= Julian Arnold =

American pickleball player (born 1991)

Julian Arnold (born 1991) is an American professional pickleball player based in Austin, Texas. He is sponsored by CnP Pickleball and is known for his signature catchphrase "Andiamo!" on the court.

== Early life and background ==
Arnold was born in 1991 in San Luis Obispo, California. He developed a passion for racket sports at a young age, playing tennis competitively throughout his youth. Arnold played NCAA Division 1 tennis at UCLA, gaining significant experience at the collegiate level.

Outside of tennis, Arnold resided in Austin, Texas after finishing college. He was introduced to pickleball in April 2021 by tennis clients and a friend who encouraged him to give the sport a try. After less than a year of playing, Arnold decided to pursue pickleball professionally.

== Professional pickleball career ==

Arnold turned professional in pickleball in 2022, signing with gear sponsor CnP Pickleball. His background in competitive tennis provided him with skills that transferred well to pickleball, including technical strokes and court strategy.

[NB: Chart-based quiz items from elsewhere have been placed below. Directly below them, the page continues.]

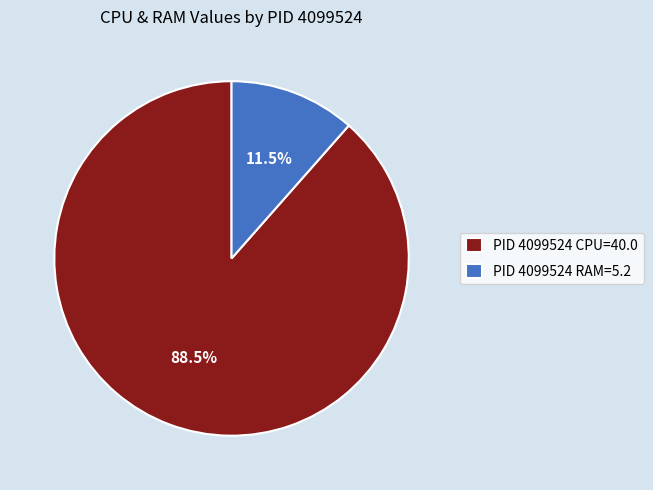

How many segments does this pie chart have?

2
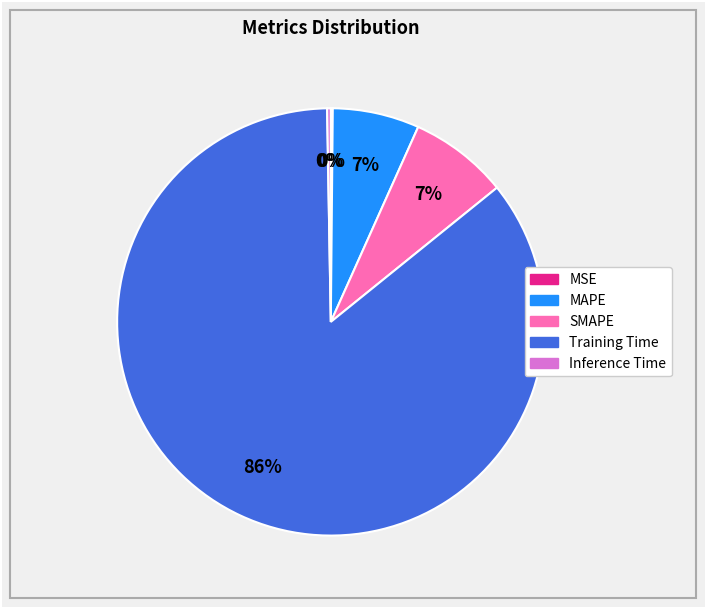

To the nearest percent, what is the average slice percentage?

20%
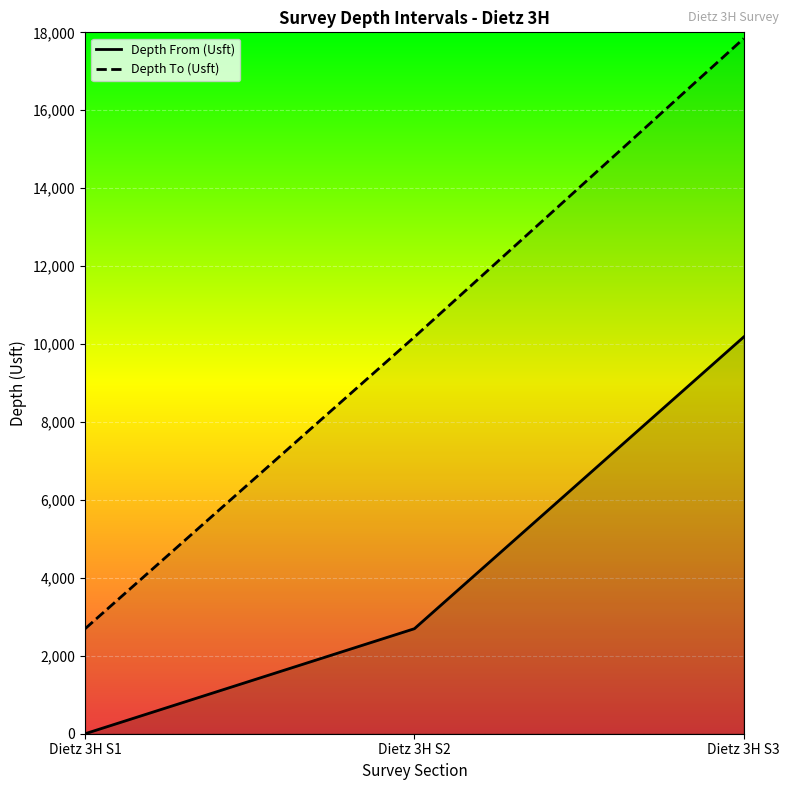

What is the approximate value of Depth To (Usft) at Dietz 3H S2, to the nearest 50?

10200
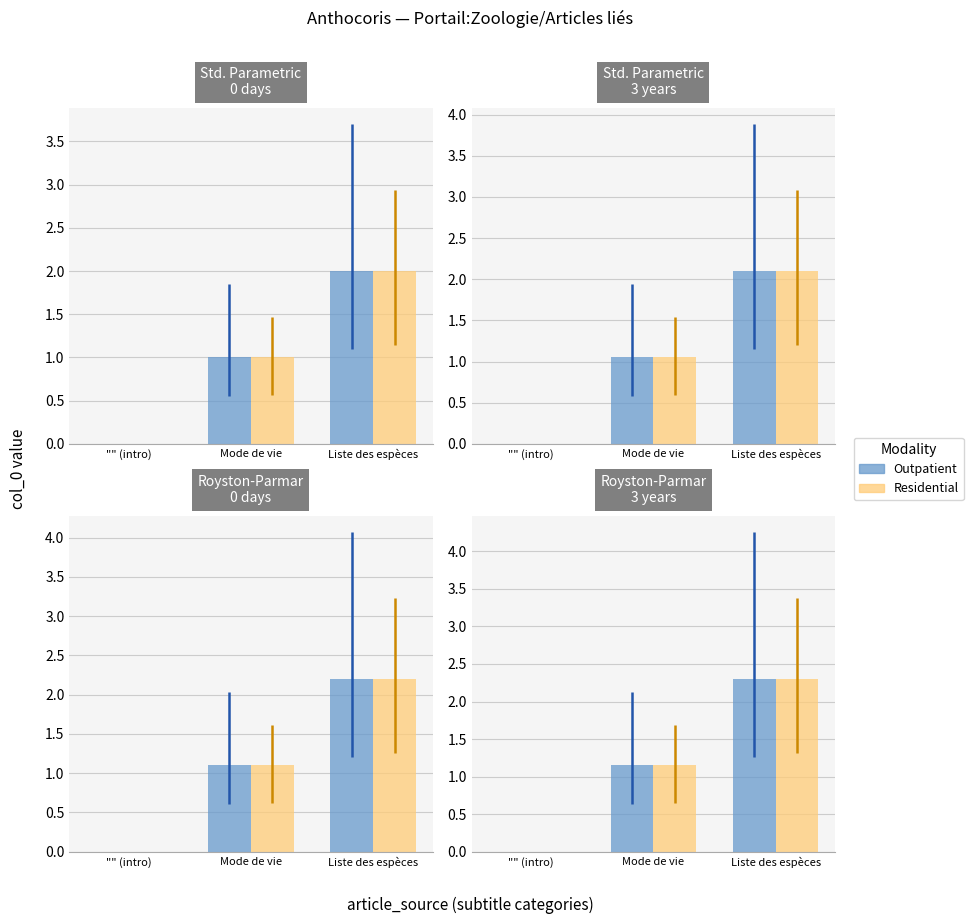

The value of Outpatient at Liste des espèces is 3.2. True or false?

False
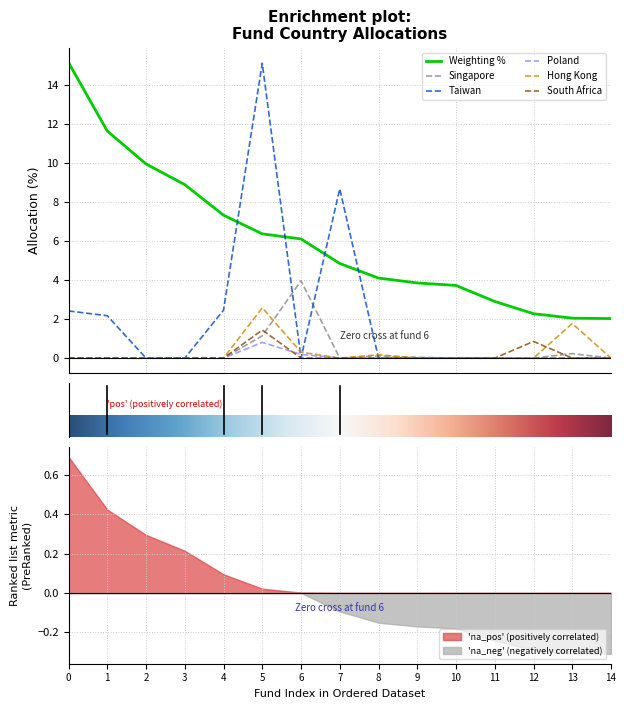

What is the highest value of the Poland series?

0.8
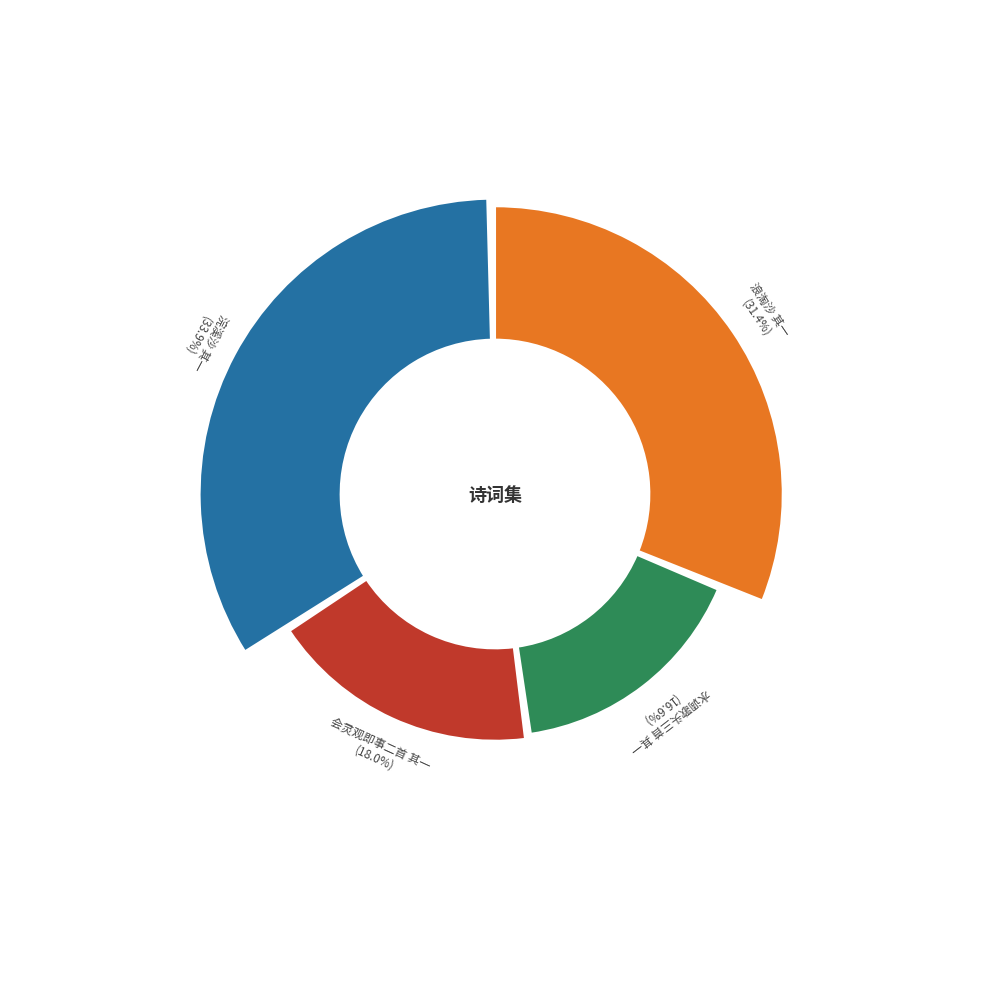

Is the sum of 水调歌头三首 其一 and 会灵观即事二首 其一 greater than half?

No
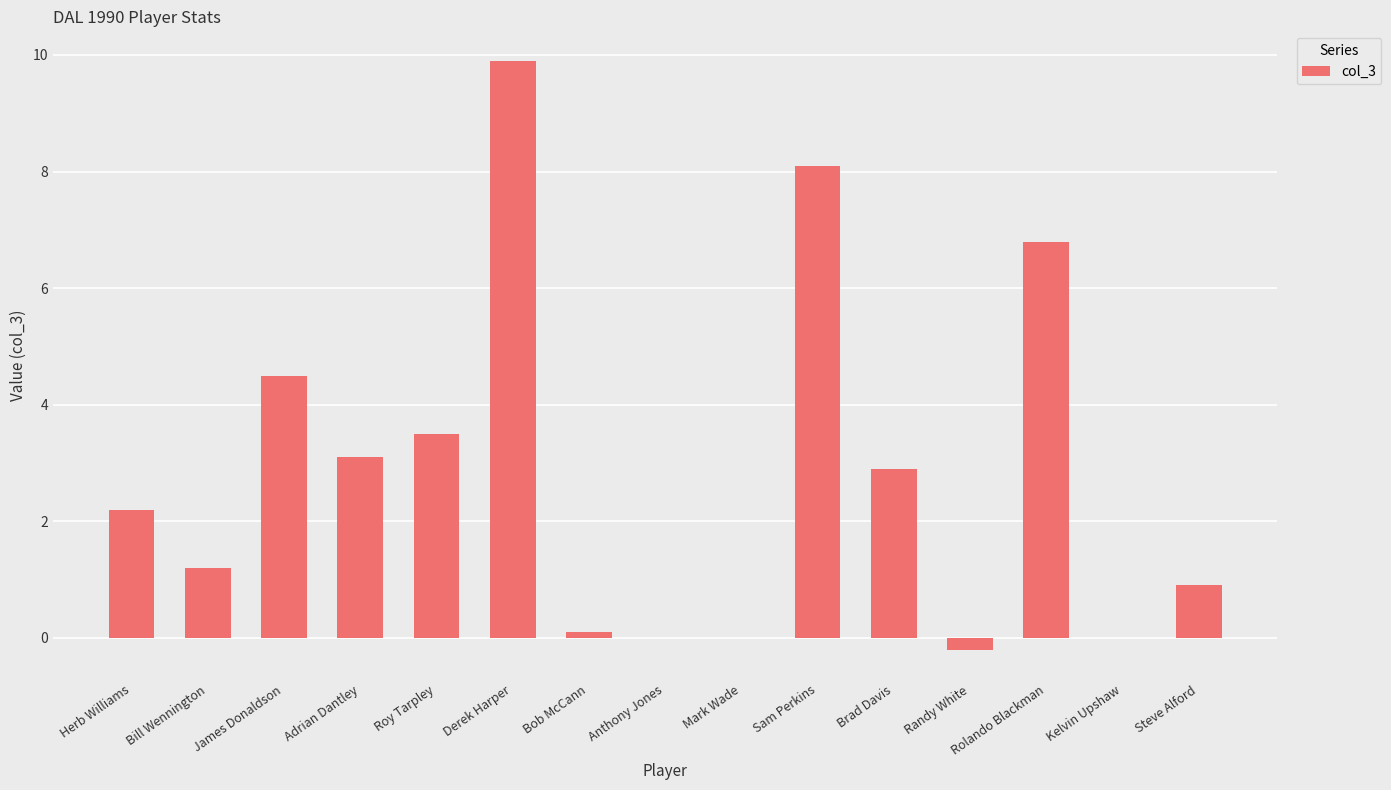

Which has a higher value, Steve Alford or Derek Harper?

Derek Harper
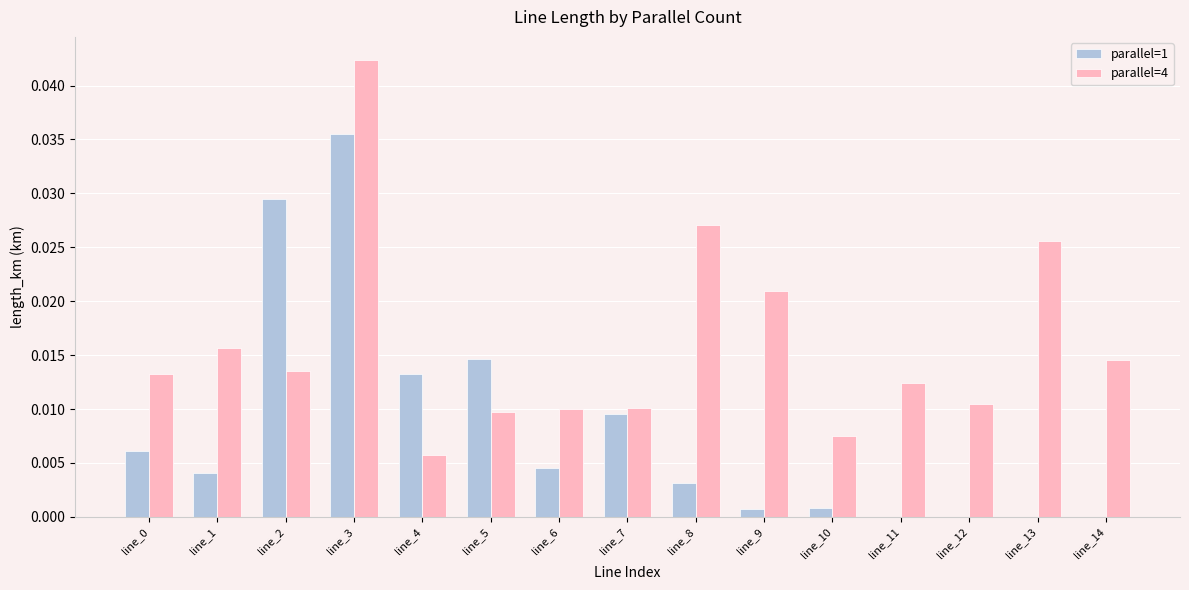

At which category is the sum across all series the highest?

line_3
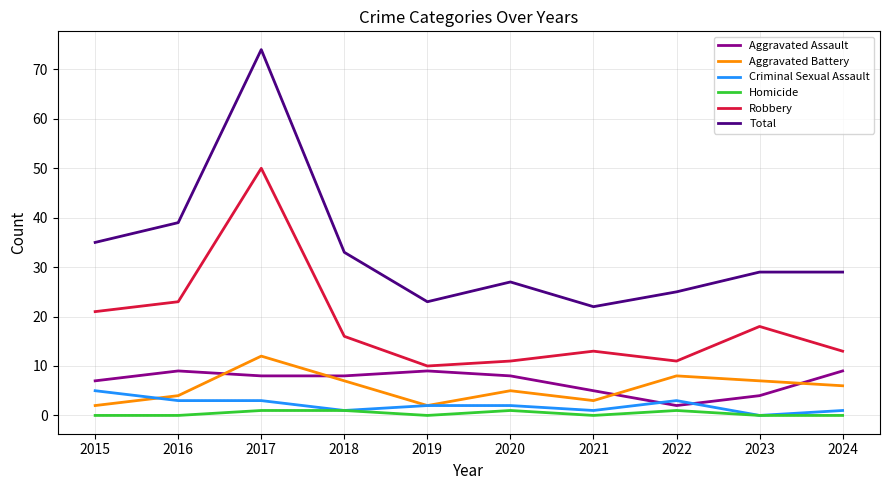

The value of Total at 2015 is 35. True or false?

True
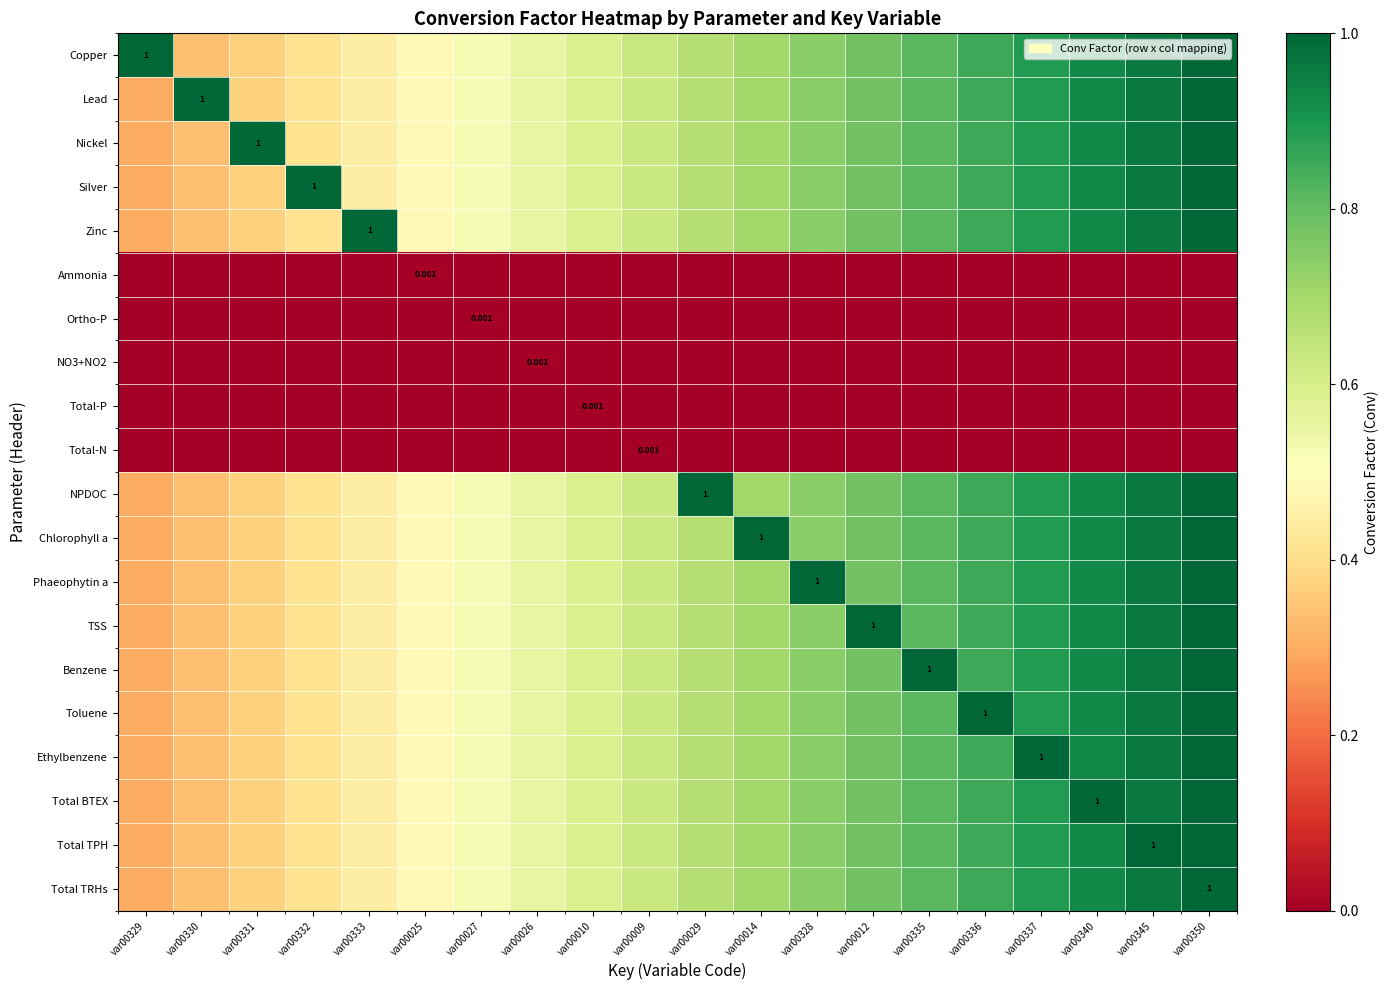

Which label corresponds to the smallest value in the chart?

var00329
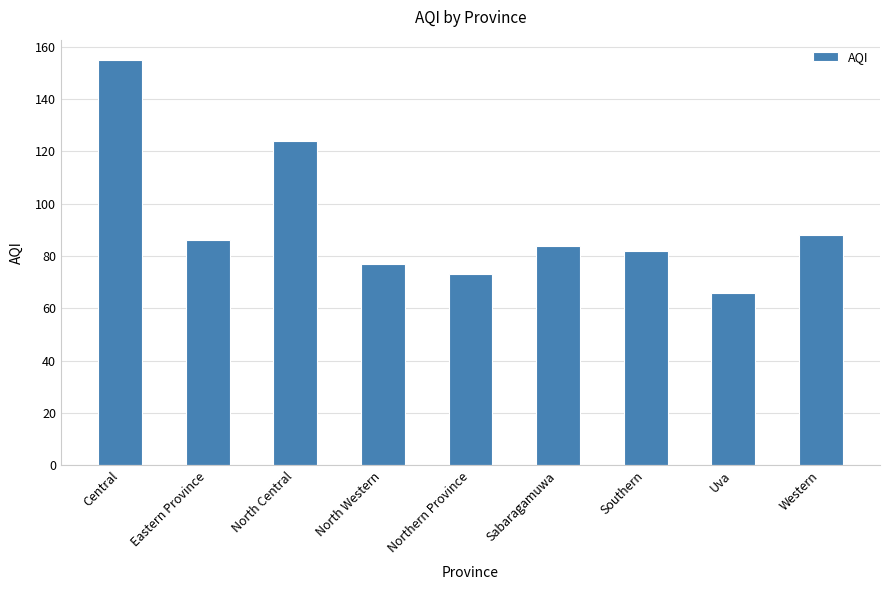

True or false: the data shows 117 at Eastern Province.

False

Some of Arnold's notable achievements early in his professional career include:

- Silver medal in singles at the 2022 PPA Peachtree Open
- Silver medal in singles at the 2022 Nationals in Indian Wells
- MVP award at the Major League Pickleball 2023 event as part of the LA Mad Drops

Known for his competitive spirit and intensity on the court, Arnold popularized the Italian phrase "Andiamo!" which translates to "Let's go!" He often shouts it after winning crucial points in a match.

== Personal life ==

Arnold resides in Austin, Texas when he is not traveling for competitions. He is in a relationship with fellow professional pickleball player Lauren Stratman, who is also sponsored by CnP.